Contour annotation records:

━━━━━━━━━━━━━━━━━━━━━━━━━━━━━━

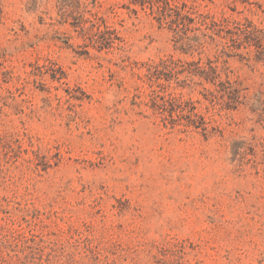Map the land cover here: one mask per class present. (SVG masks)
<instances>
[{
    "label": "rangeland",
    "instance_id": "rangeland-1",
    "mask_svg": "<svg viewBox=\"0 0 264 264\" xmlns=\"http://www.w3.org/2000/svg\"><path fill=\"white\" fill-rule=\"evenodd\" d=\"M0 0V264H264V0Z\"/></svg>",
    "mask_w": 264,
    "mask_h": 264
},
{
    "label": "trees",
    "instance_id": "trees-1",
    "mask_svg": "<svg viewBox=\"0 0 264 264\" xmlns=\"http://www.w3.org/2000/svg\"><path fill=\"white\" fill-rule=\"evenodd\" d=\"M164 4H166V7H169V9L172 10V11H173L174 9H177L176 6H171L167 0L164 1Z\"/></svg>",
    "mask_w": 264,
    "mask_h": 264
}]
</instances>
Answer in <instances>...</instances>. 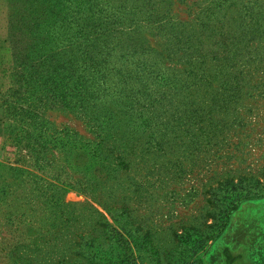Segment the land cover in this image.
Listing matches in <instances>:
<instances>
[{
	"label": "rangeland",
	"instance_id": "rangeland-1",
	"mask_svg": "<svg viewBox=\"0 0 264 264\" xmlns=\"http://www.w3.org/2000/svg\"><path fill=\"white\" fill-rule=\"evenodd\" d=\"M0 264H264V0H4Z\"/></svg>",
	"mask_w": 264,
	"mask_h": 264
},
{
	"label": "crops",
	"instance_id": "crops-1",
	"mask_svg": "<svg viewBox=\"0 0 264 264\" xmlns=\"http://www.w3.org/2000/svg\"><path fill=\"white\" fill-rule=\"evenodd\" d=\"M3 8H4V0H0V30H4V17H3L4 11H3ZM0 45L4 46V42L2 41L0 43Z\"/></svg>",
	"mask_w": 264,
	"mask_h": 264
},
{
	"label": "trees",
	"instance_id": "trees-1",
	"mask_svg": "<svg viewBox=\"0 0 264 264\" xmlns=\"http://www.w3.org/2000/svg\"><path fill=\"white\" fill-rule=\"evenodd\" d=\"M226 259H227V264H235L239 259H241V256L239 257H234L232 253H230V250L226 248Z\"/></svg>",
	"mask_w": 264,
	"mask_h": 264
}]
</instances>
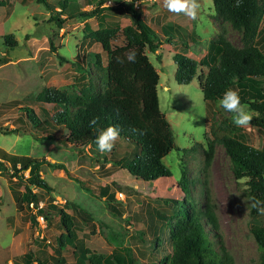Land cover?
<instances>
[{
  "label": "rangeland",
  "instance_id": "obj_1",
  "mask_svg": "<svg viewBox=\"0 0 264 264\" xmlns=\"http://www.w3.org/2000/svg\"><path fill=\"white\" fill-rule=\"evenodd\" d=\"M60 1L0 0V125L8 130L19 127L16 133L0 132V149L8 154L43 160L41 176L52 188L54 203L63 206L65 201L73 202L91 217L90 221L82 222L74 212L67 210L76 218L77 237L84 238L91 252L102 256L115 247H126L135 264H159L156 256L170 252L168 226L155 222L154 215L172 209L164 200L182 197L178 180L183 167L191 184V197L201 209L212 208L218 236L235 264H254L258 251L249 230L251 207L247 209L244 203L248 200L246 178H234L229 157L220 144L214 145L210 161L205 162L204 150L211 136L205 134L203 94L196 79L188 84L175 81L172 61L174 54L199 61L208 55L209 44L219 36L241 47V34L215 12L213 0H198L200 9L195 20L169 13L162 0H67L72 12L67 8L62 12L61 18L69 17L59 28L51 15L58 16L55 12L60 9ZM125 3L137 8L143 21L160 36L173 37L171 43L163 44L158 54L147 53L159 73V107L171 124L175 145L179 148H173L163 158L172 175L156 181L137 179L126 169L111 164L112 158L122 157L129 146L122 138H118L107 153L88 146L78 151L64 141L65 134L56 133L53 137L42 134L24 118H18L17 107L3 105L18 100V107H31L43 118L54 109L52 104L39 103L35 99L46 88L75 96L91 84L93 93H101L106 81V54L89 35L98 29L101 7ZM130 23L129 15L120 21L121 26ZM5 34H11L17 45L4 43ZM256 45L264 51V19ZM96 54L101 65L94 64ZM261 86L264 87V79H261ZM217 109L214 115L217 122L222 119L239 132L247 144L261 146L264 135L256 124L264 122L263 115L247 106L254 118L249 126L237 127L231 113L218 103ZM112 154L114 156L110 157ZM8 175L0 173V264H25L23 256L27 252L32 254L33 262L35 258L51 260L58 255L66 264H74L71 247L59 254L54 252L57 248L55 238L62 231L58 218L53 217L55 212L49 207L46 209L50 220L46 227L38 223L30 225L16 210ZM106 184L110 185L109 192H113L115 200L113 205L120 214L108 206L105 196L100 195V187ZM33 190L43 204L49 202V195L43 190ZM119 192L124 198H118ZM240 192L239 196L235 194ZM153 227L159 238L155 241Z\"/></svg>",
  "mask_w": 264,
  "mask_h": 264
},
{
  "label": "trees",
  "instance_id": "obj_2",
  "mask_svg": "<svg viewBox=\"0 0 264 264\" xmlns=\"http://www.w3.org/2000/svg\"><path fill=\"white\" fill-rule=\"evenodd\" d=\"M58 4L60 9L55 12L58 16L51 15V19L60 28L69 17L66 15L61 18L62 12L66 8L72 12V9L67 0H61ZM213 6L221 19L228 21L241 34V47H235L219 36L209 44L208 55L199 61L184 54H174V79L178 84H188L196 79L203 94L205 134L211 136L204 150L205 162L210 161L214 145H222L229 157L234 178H246V196L264 201V139L260 147L247 144L243 136L222 119L219 122L214 119L218 100L227 89L237 91L242 104L264 116V87L261 86V79H264V51L256 45L264 19V0H213ZM100 9L98 29L89 38L99 43L106 54V81L101 93H93L91 84L75 96L55 88H46L35 97L39 103L53 105L52 113L43 118L31 107H18V100H10L3 105L17 107L18 118H24L42 134L49 137L56 133L65 134L64 141L78 151L87 146L97 147L96 136L99 131L110 125L116 126L120 129L119 138L129 146L122 157L117 160L112 158L111 164L126 169L129 174L143 181L170 177L172 173L163 158L173 148H179L175 145L171 124L159 107V73L147 53L158 54L163 44L171 43L173 37H161L143 21L139 10L132 4L103 6ZM125 15L130 16L131 23L121 26L120 21ZM117 41L120 43L116 44ZM3 42L10 46L17 45L11 34H5ZM183 47L188 48L187 44ZM130 49L137 51L136 62L117 64L115 57L123 56ZM94 58V64L101 65L99 55L96 54ZM93 117H99L95 128L89 126ZM256 125L264 135V122ZM133 128L146 129L147 134H133L130 131ZM18 131L17 126L8 130L0 125V132L5 134ZM0 160V173L9 174V189L16 210L30 225H36V217L42 215L47 226L50 220L46 209L49 207L50 211L55 212L52 213L53 217L58 218L59 226L62 227L60 235L55 238L56 254L68 251V247H71L74 264H135L126 247H115L109 254L102 256L91 252L85 246L84 238L77 237L76 218L67 210L74 212L82 222L90 221L91 217L73 202L65 201L63 206L54 203L52 188L41 176L43 160L8 154L1 149ZM178 185L182 197L164 200L172 209L155 212L154 215L155 222H164L168 226L170 238V252L162 257L156 256V261L159 264H235L218 236L217 220L212 208L207 206L201 209L191 197V184L183 167ZM33 188L48 194L49 202L43 204ZM109 191V184L100 187V195L106 197V203L114 212H118L119 209L113 205L114 194ZM249 215V230L258 251L254 264H264V215L253 208H250ZM152 233L153 240H158L155 227ZM45 258H35L33 262L31 253L27 252L23 256L25 264H66L58 255L52 256L51 260Z\"/></svg>",
  "mask_w": 264,
  "mask_h": 264
},
{
  "label": "clouds",
  "instance_id": "obj_3",
  "mask_svg": "<svg viewBox=\"0 0 264 264\" xmlns=\"http://www.w3.org/2000/svg\"><path fill=\"white\" fill-rule=\"evenodd\" d=\"M130 2V0H129ZM163 7L174 15H183L190 19H197L200 9L198 0H162ZM239 6V4H237ZM137 59V51L130 49L123 56H116L115 60L117 64L123 65L125 62L135 63ZM218 106L223 108L226 112L232 114V120L237 127H247L250 125L254 116L247 110V105L241 103L240 96L237 91L233 89H227L223 96L218 100ZM99 117H93L89 121V126L95 128L98 125ZM133 134L140 136L146 135V129H130ZM120 136V129L116 126H108L105 129L99 131L96 136V145L98 151L101 153H107L112 150L115 142ZM240 193H235L239 196ZM247 205V209L250 205L251 208L256 209L261 215H264V201L252 196L248 200H244Z\"/></svg>",
  "mask_w": 264,
  "mask_h": 264
},
{
  "label": "built area",
  "instance_id": "obj_4",
  "mask_svg": "<svg viewBox=\"0 0 264 264\" xmlns=\"http://www.w3.org/2000/svg\"><path fill=\"white\" fill-rule=\"evenodd\" d=\"M1 161V160H0ZM118 198L121 199V198H124V195L122 194V192H119L118 193ZM42 205V203H40V206ZM36 220L38 221V224L41 225V226H46V223H45V220H44V217L42 215H38L36 217Z\"/></svg>",
  "mask_w": 264,
  "mask_h": 264
}]
</instances>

━━━━━━━━━━━━━━━━━━━━━━━━━━━━━━

### Set exercise:
Report every line in the items above that contains the string "label". Case counts.

### Exercise result:
    "label": "rangeland",
    "label": "trees",
	"label": "rangeland",
	"label": "crops",
	"label": "trees",
  "label": "rangeland",
  "label": "trees",
  "label": "clouds",
  "label": "built area",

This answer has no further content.